Anna Tatishvili is leading the USTA Australian Open Wild Card Challenge by virtue of reaching the finals at the USTA Pro Circuit Tennis Classic of Macon last weekend. Good for her. Maybe not so good for USTA marketing purposes. In my 4 1/2 years of covering pro tennis on this website, no other American woman has produced so little interest during my coverage. No retweets. No youtube views. Crickets.
What’s up with that? It’s like she’s an American Kate Makarova.
Most state-side tennis fans associate with players ranked outside of the top 50 from certain states and regions and universities. I suspect some kind of institutional apathy that American fans project on naturalized players. If she were born in Georgia instead of Georgia, things would be different. I promise. I mean, look at Varvara Lepchenko. Please!

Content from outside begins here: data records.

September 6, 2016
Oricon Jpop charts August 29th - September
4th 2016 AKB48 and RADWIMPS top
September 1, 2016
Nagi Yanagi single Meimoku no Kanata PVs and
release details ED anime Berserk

She never draws a crowd either and she’s a consistent top 50 player.
And that’s whats fun about the participatory democracy of the Wild Card events. It’s not always the 16-year-old phenom from {insert city/region/college here} or the grizzled journeyman from {insert city/region/college here} nabbing a ticket to a grand slam, but sometimes it’s just a someone, a Jan Brady, from nowhere you know, in between. And that someone could be Anna Tatishvili, if you’d just pay attention to her.